RESULTADOS: Os resultados mostraram pontos facilitadores e desafiadores, onde os participantes consideram a SAE facilitadora no planejamento e na organização da assistência, porém, existem aspectos internos nas instituições que servem como entraves ao enfermeiro na sua implementação.
CONCLUSÃO: No entanto, o sucesso da operacionalização da SAE se dá por meio de um desenvolvimento mútuo.


Palavras-chave: Enfermeiros; Gerência; Hospitais; Processos de Enfermagem; Assistência ao Paciente.

INTRODUÇÃO

Desde décadas passadas nos distintos serviços de saúde, especialmente, no âmbito hospitalar, a gerência em enfermagem tem assumido fundamental importância na articulação entre os vários profissionais da equipe de saúde e na organização do trabalho da enfermagem para os que buscam esses serviços.

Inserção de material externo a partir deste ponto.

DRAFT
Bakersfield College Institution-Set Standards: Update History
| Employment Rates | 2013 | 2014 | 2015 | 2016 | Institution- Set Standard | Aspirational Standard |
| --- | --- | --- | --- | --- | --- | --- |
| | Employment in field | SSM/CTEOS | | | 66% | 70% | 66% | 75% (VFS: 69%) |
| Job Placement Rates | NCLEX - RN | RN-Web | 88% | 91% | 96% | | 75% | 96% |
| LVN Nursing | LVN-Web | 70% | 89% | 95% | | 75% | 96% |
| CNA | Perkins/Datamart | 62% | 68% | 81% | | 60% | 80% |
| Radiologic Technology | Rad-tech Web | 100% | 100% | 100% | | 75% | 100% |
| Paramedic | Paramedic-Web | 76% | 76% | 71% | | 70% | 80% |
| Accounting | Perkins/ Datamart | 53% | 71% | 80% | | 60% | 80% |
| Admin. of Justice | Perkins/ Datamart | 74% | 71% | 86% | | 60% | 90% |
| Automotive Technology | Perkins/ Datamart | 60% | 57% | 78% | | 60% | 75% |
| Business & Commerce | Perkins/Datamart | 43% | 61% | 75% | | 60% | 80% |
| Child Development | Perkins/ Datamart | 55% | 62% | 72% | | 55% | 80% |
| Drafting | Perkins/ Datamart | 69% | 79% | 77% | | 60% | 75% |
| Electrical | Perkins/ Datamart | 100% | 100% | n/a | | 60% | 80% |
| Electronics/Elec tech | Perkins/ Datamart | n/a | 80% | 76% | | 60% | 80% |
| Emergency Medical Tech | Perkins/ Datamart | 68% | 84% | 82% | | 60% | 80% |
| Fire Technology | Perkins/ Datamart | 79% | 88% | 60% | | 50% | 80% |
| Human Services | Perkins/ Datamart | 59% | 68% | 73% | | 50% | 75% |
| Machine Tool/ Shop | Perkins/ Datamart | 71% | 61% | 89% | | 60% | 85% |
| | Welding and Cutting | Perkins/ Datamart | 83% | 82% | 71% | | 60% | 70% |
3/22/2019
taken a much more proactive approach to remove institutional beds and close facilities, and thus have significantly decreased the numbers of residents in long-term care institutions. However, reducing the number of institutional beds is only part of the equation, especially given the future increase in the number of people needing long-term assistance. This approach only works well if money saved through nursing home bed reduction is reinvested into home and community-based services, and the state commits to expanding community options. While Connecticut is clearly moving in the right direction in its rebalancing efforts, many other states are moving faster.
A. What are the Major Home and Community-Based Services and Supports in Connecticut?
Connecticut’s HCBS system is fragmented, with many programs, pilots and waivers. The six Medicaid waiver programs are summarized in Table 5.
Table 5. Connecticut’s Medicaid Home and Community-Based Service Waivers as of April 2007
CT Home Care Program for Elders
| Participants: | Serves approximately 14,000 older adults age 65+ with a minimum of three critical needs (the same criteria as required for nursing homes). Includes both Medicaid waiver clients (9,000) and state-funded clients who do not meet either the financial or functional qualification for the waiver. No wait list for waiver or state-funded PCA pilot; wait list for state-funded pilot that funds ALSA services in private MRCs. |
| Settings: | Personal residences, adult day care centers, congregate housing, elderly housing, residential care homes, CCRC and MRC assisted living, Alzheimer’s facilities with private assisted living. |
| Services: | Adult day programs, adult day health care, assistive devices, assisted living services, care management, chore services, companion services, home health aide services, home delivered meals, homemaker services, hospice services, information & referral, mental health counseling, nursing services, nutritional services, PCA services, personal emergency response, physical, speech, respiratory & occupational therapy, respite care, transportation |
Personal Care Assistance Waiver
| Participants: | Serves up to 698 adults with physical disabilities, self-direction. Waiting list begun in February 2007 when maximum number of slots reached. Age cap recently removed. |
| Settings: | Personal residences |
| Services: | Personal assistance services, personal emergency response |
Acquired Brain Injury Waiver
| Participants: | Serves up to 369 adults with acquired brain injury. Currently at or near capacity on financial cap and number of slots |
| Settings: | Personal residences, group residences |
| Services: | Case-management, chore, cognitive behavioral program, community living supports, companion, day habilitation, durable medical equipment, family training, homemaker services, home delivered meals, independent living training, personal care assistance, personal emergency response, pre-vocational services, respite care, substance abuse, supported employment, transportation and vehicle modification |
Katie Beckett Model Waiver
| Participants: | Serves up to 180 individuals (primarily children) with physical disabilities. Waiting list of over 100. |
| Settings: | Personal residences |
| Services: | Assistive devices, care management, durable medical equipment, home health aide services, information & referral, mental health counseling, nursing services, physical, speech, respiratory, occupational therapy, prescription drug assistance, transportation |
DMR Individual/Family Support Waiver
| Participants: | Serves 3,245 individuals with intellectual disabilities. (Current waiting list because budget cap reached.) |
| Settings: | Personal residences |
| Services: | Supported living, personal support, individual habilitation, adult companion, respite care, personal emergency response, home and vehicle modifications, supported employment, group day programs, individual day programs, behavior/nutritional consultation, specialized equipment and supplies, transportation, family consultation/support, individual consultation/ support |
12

Entende-se que a organização hospitalar é um dos mais complexos serviços de saúde devido à coexistência de inúmeros processos assistenciais e administrativos e, uma fragmentação dos processos de decisão assistencial com a presença de uma equipe multiprofissional com elevado grau de autonomia. Dessa forma, utiliza a tecnologia de forma intensiva e extensiva, podendo ainda, constituir-se em espaço de ensino e aprendizagem além de um campo de produção científica1.

Nesse contexto, o enfermeiro vivencia um desafio na edificação e compilação do conhecimento sobre o qual se fundamenta sua prática gerencial e assistencial. Faz parte desse desafio o desenvolvimento do processo de trabalho da enfermagem, para concretizar a proposta de promover, manter ou restaurar o nível de saúde do paciente. Assim, a Sistematização da Assistência de Enfermagem (SAE) vem para somar e conformar o planejamento, a execução, o controle e a avaliação das ações de cuidados direto e indireto aos pacientes2.

 Vale ressaltar que existem diversos modos de sistematizar a assistência de enfermagem, entre os quais se podem citar os planos de cuidados, os protocolos, a padronização de procedimentos e o processo de enfermagem. Trata-se de diferentes formas de se desenvolver o cuidado, ou seja, diversos métodos podem ser utilizados para se solucionar uma situação real em um determinado tempo, a fim de alcançar resultados positivos para a saúde dos pacientes. Essas modalidades de agir não são excludentes e têm naturezas diferentes3.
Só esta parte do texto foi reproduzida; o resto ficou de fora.